As explained during the lecture, a cross-validation approach has several advantages such as defining the best parameters for the model (the number of variables randomly samples as candidates mtry or the number of nearest neighbors k).
Q9: Explain with your own words the principle of cross-validation. Why is it useful?
In this case, we will create 5 sets of data. Each one will be used one as test set while the others will be merged and used at train set.
# Define training control
set.seed(123)
train.control <- trainControl(method = "cv", number = 5)
# Train the model (The dot (".") represents all other columns from data )
model_rf <- train(as.character(group) ~., data = data, method = "rf",
trControl = train.control)
# Summarize the results
print(model_rf)
model_rf$finalModel
model_rf$resample # accuracy per sample
Q10: What is the optimal number of variables randomly sampled?
# confusion matrix for the 5Fold
confusionMatrix(model_rf,reference = as.character(data$group))
# Train the model
model_knn <- train(as.character(group) ~., data = data, method = "knn",
trControl = train.control)
# Summarize the results
print(model_knn)
model_knn$finalModel
model_knn$resample # accuracy per sample
Q11: What is the optimal number of nearest neighbors?
# confusion matrix for the 5Fold
confusionMatrix(model_knn,reference = as.character(data$group))
Q12: Repeat the analyses of 3.1.1 and 3.1.2 but change the number of repetition of train/test sets in the function “train.control” defined in 3.1 and compare the accuracy of the models.
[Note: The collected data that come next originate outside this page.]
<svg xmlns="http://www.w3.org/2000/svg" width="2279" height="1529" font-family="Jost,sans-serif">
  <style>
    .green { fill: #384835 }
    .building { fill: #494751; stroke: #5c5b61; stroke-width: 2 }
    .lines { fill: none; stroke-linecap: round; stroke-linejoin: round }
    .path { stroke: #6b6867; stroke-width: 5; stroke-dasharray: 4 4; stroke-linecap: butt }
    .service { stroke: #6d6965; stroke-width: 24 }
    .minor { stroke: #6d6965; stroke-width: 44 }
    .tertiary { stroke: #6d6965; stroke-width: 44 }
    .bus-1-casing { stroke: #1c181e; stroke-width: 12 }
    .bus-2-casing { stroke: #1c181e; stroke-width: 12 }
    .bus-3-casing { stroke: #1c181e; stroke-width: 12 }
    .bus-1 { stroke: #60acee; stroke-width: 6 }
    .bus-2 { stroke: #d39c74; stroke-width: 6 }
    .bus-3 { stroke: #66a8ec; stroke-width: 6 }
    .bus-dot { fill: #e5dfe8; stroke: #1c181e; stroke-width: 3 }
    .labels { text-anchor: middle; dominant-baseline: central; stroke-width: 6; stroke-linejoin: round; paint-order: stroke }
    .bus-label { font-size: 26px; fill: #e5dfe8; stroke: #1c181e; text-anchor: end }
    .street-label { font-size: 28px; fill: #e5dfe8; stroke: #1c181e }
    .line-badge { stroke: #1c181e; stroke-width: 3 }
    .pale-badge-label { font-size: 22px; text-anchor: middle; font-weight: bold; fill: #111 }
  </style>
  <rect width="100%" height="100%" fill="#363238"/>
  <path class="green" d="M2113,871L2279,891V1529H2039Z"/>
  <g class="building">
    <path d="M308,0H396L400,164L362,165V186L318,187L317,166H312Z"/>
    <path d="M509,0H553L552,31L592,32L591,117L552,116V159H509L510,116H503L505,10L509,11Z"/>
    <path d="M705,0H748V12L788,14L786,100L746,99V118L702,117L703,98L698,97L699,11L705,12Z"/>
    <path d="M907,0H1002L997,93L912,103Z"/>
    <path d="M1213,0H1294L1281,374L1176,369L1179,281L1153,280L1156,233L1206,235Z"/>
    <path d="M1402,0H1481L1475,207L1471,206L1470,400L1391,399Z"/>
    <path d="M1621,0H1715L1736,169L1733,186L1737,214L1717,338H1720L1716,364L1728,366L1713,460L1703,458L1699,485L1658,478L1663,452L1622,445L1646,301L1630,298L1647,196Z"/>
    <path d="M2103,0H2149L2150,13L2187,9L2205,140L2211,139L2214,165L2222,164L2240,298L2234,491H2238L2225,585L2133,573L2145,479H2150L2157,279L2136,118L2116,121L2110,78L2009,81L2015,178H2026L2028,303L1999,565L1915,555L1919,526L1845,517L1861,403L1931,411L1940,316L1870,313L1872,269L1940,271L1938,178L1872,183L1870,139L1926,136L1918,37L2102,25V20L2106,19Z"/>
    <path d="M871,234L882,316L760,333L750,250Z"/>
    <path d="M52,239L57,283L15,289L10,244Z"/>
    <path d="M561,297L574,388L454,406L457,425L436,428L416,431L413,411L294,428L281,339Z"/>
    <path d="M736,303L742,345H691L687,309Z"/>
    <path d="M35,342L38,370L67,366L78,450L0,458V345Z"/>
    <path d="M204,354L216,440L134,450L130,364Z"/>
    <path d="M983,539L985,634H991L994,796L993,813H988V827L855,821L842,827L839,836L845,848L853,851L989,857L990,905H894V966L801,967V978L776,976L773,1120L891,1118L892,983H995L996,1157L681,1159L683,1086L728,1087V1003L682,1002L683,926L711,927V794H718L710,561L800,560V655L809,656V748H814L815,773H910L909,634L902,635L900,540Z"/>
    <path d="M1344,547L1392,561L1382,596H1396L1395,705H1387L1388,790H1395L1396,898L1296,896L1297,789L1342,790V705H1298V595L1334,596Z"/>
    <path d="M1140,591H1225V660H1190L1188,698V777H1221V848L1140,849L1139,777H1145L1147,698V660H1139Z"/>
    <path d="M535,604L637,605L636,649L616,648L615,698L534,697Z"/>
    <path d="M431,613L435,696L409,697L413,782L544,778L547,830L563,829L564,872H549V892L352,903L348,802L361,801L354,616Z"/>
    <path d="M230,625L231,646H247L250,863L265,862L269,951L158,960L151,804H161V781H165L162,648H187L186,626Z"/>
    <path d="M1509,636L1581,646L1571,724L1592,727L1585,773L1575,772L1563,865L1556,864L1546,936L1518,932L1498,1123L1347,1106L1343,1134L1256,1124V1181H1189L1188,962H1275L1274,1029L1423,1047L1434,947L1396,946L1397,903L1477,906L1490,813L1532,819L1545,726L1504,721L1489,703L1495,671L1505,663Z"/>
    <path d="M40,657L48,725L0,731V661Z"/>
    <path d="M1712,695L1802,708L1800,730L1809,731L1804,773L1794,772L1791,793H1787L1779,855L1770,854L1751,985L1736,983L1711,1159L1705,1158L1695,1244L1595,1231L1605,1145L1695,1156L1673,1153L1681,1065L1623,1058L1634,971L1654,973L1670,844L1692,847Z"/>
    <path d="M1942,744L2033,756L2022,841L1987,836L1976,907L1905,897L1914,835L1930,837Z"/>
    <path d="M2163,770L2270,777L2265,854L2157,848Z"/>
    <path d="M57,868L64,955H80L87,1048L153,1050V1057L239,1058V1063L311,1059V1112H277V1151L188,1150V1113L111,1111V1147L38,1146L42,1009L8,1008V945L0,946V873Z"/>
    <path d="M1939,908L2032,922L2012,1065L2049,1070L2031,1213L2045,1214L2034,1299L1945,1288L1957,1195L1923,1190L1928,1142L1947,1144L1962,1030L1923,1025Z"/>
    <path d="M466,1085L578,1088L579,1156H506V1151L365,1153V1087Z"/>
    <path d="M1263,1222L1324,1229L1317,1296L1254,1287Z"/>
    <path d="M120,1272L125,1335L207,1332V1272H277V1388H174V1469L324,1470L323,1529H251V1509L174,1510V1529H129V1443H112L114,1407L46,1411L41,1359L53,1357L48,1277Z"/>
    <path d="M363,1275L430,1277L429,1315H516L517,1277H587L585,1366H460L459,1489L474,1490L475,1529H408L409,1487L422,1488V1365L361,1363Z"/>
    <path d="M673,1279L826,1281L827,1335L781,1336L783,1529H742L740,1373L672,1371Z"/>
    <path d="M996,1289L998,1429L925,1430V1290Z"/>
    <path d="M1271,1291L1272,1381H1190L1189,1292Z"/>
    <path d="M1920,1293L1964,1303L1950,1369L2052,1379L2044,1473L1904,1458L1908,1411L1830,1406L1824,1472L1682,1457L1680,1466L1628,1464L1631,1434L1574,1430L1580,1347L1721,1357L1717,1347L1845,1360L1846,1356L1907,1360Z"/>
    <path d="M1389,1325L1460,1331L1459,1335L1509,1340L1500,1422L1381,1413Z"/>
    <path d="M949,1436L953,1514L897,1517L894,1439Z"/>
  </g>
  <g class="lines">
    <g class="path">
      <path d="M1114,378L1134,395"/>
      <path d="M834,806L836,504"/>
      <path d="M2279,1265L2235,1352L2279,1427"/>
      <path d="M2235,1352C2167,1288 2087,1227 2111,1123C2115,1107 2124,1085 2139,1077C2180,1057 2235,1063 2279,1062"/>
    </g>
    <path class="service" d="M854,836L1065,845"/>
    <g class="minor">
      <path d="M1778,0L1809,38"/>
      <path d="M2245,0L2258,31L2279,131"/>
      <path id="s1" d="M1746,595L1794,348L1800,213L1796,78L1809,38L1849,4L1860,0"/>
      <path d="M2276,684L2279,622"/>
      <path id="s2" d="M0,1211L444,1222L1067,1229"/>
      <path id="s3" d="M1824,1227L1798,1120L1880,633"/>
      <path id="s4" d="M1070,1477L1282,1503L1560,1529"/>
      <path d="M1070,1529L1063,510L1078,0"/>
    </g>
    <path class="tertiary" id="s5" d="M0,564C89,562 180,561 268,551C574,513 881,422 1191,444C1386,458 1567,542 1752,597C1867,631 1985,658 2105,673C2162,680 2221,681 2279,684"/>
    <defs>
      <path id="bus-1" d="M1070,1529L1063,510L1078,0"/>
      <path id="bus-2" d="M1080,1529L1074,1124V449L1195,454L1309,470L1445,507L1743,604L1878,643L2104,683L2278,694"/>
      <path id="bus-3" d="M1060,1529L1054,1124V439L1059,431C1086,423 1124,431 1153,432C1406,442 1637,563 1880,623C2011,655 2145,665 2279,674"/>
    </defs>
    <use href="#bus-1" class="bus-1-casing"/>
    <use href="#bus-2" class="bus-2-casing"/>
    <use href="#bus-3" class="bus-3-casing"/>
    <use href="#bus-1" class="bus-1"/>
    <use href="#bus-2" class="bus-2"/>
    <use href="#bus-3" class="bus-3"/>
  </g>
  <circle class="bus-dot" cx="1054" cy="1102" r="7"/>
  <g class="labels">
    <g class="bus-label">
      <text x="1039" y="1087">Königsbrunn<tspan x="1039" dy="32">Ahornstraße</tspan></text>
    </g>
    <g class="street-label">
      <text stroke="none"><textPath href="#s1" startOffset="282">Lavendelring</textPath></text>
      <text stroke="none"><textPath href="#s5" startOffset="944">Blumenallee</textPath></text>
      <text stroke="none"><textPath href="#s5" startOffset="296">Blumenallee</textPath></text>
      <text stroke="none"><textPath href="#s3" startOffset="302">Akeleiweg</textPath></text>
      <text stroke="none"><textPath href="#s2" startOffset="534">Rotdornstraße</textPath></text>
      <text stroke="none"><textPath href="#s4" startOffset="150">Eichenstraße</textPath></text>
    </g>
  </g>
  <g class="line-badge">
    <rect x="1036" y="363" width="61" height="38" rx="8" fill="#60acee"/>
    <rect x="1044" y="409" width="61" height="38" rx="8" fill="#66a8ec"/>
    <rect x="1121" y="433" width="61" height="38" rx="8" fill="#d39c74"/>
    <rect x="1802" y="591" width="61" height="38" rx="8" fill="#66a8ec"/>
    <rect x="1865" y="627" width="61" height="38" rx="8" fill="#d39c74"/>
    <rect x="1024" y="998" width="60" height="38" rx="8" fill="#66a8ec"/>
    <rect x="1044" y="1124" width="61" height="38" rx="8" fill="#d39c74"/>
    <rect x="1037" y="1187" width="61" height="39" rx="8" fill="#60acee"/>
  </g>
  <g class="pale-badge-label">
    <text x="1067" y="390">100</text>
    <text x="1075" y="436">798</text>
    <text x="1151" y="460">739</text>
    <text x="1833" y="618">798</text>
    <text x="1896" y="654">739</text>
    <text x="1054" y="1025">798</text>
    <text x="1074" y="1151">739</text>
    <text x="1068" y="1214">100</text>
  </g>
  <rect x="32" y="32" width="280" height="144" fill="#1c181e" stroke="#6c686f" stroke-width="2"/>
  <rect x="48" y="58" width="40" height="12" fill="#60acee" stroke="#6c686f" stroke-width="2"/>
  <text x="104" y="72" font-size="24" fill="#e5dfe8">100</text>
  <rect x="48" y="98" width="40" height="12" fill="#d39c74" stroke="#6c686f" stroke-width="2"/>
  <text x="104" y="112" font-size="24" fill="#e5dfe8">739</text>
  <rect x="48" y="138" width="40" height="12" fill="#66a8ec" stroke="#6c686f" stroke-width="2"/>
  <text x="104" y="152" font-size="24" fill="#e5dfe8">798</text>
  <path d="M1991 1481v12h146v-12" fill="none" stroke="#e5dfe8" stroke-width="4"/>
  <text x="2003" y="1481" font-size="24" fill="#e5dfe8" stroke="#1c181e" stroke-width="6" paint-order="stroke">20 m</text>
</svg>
The k-fold cross-validation can be improved by repeating it a certain number of times. We will investigate in the following section how this can impact the accuracy of our models. For computational time we chose here to repeat the cross-validation 3 times and will hence create 3 times 5 sets of data and each one will be used once as test set while the others will be merged as train set.
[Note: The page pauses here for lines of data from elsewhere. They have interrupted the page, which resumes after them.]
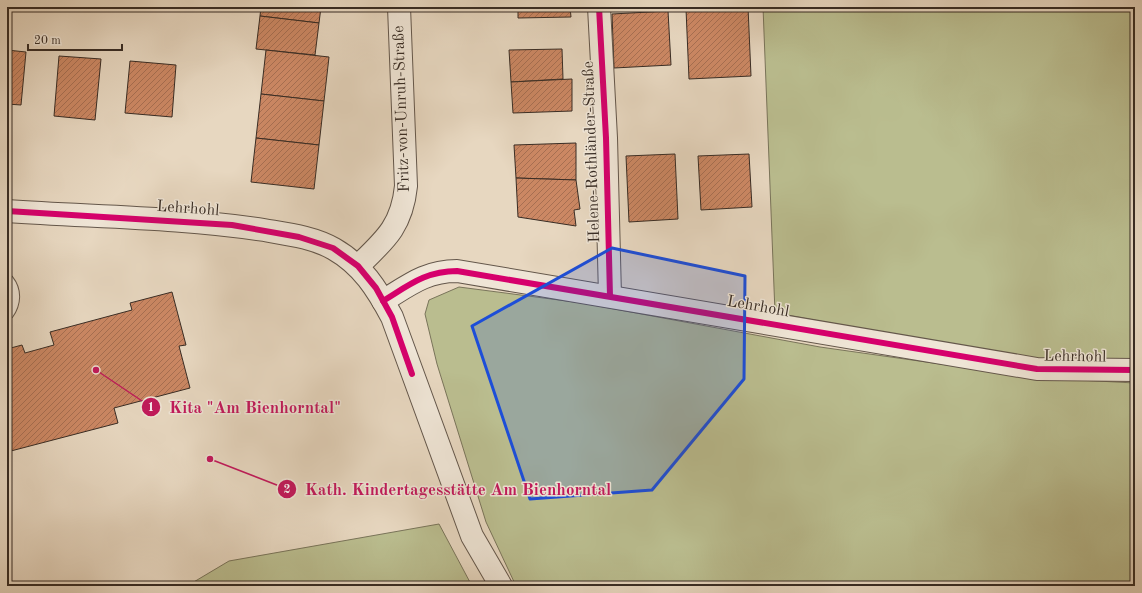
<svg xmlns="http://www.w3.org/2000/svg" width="1142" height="593" font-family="'Old Standard TT',serif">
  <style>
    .grass { fill: #babd8f; stroke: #79745a }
    .building { fill: url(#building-hatch); stroke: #382c24 }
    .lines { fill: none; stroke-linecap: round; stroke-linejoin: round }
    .lane-casing { stroke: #64574b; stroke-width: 15 }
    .street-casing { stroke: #64574b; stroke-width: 24 }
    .lane { stroke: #efe5d6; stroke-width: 13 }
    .street { stroke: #efe5d6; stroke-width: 22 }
    .cycleway-casing { stroke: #efe5d6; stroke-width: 8 }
    .cycleway { stroke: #d6006c; stroke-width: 6 }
    .marked { fill: #1d4ed8; fill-opacity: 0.2; stroke: #1d4ed8; stroke-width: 3; stroke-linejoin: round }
    .labels { text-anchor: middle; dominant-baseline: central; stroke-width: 3; stroke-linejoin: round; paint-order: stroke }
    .street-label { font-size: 16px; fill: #382c24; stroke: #efe5d6 }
    .leader { fill: none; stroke: #c2185b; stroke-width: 1.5 }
    .callout-dot { fill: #c2185b; stroke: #efe5d6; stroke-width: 1.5 }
    .mark-label { font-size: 12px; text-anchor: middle; font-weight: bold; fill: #fff }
    .callout-label { font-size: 17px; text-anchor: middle; font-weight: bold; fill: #c2185b; stroke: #efe5d6; stroke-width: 3; stroke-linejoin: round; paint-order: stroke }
  </style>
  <defs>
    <pattern id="building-hatch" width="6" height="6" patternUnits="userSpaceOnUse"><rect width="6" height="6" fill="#cc8864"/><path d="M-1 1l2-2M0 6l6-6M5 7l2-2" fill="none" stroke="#a76f52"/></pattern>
  </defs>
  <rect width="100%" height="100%" fill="#e7d7c0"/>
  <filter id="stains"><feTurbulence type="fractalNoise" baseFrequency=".005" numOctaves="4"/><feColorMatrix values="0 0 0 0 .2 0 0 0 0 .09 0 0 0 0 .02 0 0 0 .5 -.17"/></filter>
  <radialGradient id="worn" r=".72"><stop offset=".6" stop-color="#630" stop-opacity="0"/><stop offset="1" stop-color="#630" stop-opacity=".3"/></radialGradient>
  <g class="grass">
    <path d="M 763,7 L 1135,7 L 1135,359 L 1042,361 L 775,313 Z"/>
    <path d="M 459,287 L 582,303 L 820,347 L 1039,378 L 1135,383 L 1135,586 L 516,586 L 486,522 L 437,364 L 425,314 L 429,300 Z"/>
    <path d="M 439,524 L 472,586 L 187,586 L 229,561 Z"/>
  </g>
  <g class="building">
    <path d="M 261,7 L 321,7 L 319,23 L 260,16 Z"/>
    <path d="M 518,7 L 570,7 L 571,17 L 518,18 Z"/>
    <path d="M 748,7 L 751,76 L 689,79 L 686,9 Z"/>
    <path d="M 668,11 L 671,65 L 614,68 L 612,14 Z"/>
    <path d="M 260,16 L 319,23 L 315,55 L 256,49 Z"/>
    <path d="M 562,49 L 563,79 L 511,82 L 509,50 Z"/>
    <path d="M 7,50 L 26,52 L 21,105 L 7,104 Z"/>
    <path d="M 266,50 L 329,57 L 324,101 L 261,94 Z"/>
    <path d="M 59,56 L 101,59 L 95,120 L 54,116 Z"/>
    <path d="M 130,61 L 176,65 L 172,117 L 125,113 Z"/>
    <path d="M 572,79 L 572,111 L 513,113 L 511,82 Z"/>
    <path d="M 261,94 L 324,101 L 319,145 L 256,138 Z"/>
    <path d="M 256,138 L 319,145 L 314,189 L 251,182 Z"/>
    <path d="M 576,143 L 576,180 L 516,178 L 514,145 Z"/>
    <path d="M 675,154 L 678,219 L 629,222 L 626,156 Z"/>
    <path d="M 749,154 L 752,207 L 701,210 L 698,156 Z"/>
    <path d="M 516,178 L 576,180 L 580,209 L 574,210 L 576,226 L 518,217 Z"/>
    <path d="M 172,292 L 186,345 L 179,346 L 190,388 L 114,408 L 118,423 L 7,452 L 7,349 L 22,345 L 25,353 L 54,345 L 50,332 L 132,310 L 130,303 Z"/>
  </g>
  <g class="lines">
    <defs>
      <path id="lane" d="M 7,281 C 15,291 14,303 7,313"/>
      <g id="street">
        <path d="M 599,7 L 606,138 L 610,296"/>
        <path d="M 7,211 C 92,217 179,217 264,230 C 287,234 313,237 334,249 C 362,265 377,289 392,317 L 472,536 L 501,586"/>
        <path d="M 358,266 C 385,240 402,226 406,186 L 399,7"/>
        <path d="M 383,301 C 409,285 426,271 457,271 L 1037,369 L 1135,370"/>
      </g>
    </defs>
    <use href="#lane" class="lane-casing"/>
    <use href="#street" class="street-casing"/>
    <use href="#lane" class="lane"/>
    <use href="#street" class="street"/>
    <defs>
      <g id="cycleway">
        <path d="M 599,7 L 606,138 L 610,296"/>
        <path d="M 7,211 L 232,225 L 299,237 L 333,248 L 358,266 L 376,288 L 392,317 L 412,374"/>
        <path d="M 383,301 C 409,285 426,271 457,271 L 1037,369 L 1135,370"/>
      </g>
    </defs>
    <use href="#cycleway" class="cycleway-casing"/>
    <use href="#cycleway" class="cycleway"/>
  </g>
  <path class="marked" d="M 612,248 L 745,276 L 744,379 L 652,490 L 530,499 L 472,326 Z"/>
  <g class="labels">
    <g class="street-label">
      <text transform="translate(402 109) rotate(-92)">Fritz-von-Unruh-Straße</text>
      <text transform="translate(592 152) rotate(-92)">Helene-Rothländer-Straße</text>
      <text transform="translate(188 209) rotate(4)">Lehrhohl</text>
      <text transform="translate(758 307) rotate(10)">Lehrhohl</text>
      <text transform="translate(1075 357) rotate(1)">Lehrhohl</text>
    </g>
  </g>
  <path class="leader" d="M96 370L151 407M210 459L287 489"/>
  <g class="callout-dot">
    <circle cx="96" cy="370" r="4"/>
    <circle cx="210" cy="459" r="4"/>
    <circle cx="151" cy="407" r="10"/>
    <circle cx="287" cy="489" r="10"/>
  </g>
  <g class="mark-label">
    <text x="151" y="411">1</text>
    <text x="287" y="493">2</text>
  </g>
  <g class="callout-label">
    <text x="255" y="413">Kita "Am Bienhorntal"</text>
    <text x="458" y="495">Kath. Kindertagesstätte Am Bienhorntal</text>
  </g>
  <rect width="1142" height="593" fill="none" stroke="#e7d7c0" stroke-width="24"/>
  <rect x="8" y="8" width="1126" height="577" fill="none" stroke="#382c24" stroke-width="2"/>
  <rect x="12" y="12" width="1118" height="569" fill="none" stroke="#382c24"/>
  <path d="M28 44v6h94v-6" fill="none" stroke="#382c24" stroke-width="2"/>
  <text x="34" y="44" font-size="12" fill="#382c24" stroke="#efe5d6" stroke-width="3" paint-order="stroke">20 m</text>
  <rect width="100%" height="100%" filter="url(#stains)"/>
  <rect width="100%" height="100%" fill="url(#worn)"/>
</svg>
Note: You can change the number of fold cross-validation and number of repetitions but the computational time will increase.
train.control <- trainControl(method = "repeatedcv",
number = 5, repeats = 3)
model_rf3 <- train(as.character(group) ~., data = data, method = "rf",
trControl = train.control)
# Summarize the results
print(model_rf3)
model_rf3$finalModel
model_rf3$resample # accuracy per Fold and replication
# confusion matrix for the 5Fold with 3 repetitions
confusionMatrix(model_rf3,reference = as.character(data$group))
model_knn3 <- train(as.character(group) ~., data = data, method = "knn",
trControl = train.control)
# Summarize the results
print(model_knn3)
model_knn3$finalModel
model_knn3$resample # accuracy per Fold and replication
# confusion matrix for the 5Fold with 3 repetitions
confusionMatrix(model_knn3,reference = as.character(data$group))
Q13: Compare these models (accuracy and optimal parameters) to the ones of the previous section (3.1.1 and 3.1.2). What can you conclude?
We will now investigate the impact on the accuracy of our predictive model if we do a “one-leave-out” cross-validation. In this case, every sample has the opportunity to be used as the test set.
train.control <- trainControl(method = "LOOCV")
model_rf_olo <- train(as.character(group) ~., data = data, method = "rf",
trControl = train.control)
# Summarize the results
print(model_rf_olo)
confusionMatrix(model_rf_olo,reference = as.character(data$group))
model_knn_olo <- train(as.character(group) ~., data = data, method = "knn",
trControl = train.control)
# Summarize the results
print(model_knn_olo)
confusionMatrix(model_knn_olo,reference = as.character(data$group))
Q13: Reflect on all the different approaches you used in this COO. What is the best approach to predict which Atopic Dermatitis patients will be difficult-to-treat (ie won’t respond to treatment)? Explain your answer.
In this module we have learned how to define training and test sets and to build predictive models using two classification approaches (random forest and k-nearest neighbors). We also used different sort of cross-validation and applied them to both classification approaches. Finally, we have computed some quantitative quality indicators of these models (accuracy, sensitivity, specificity, PPV and NPV) using the confusion matrix.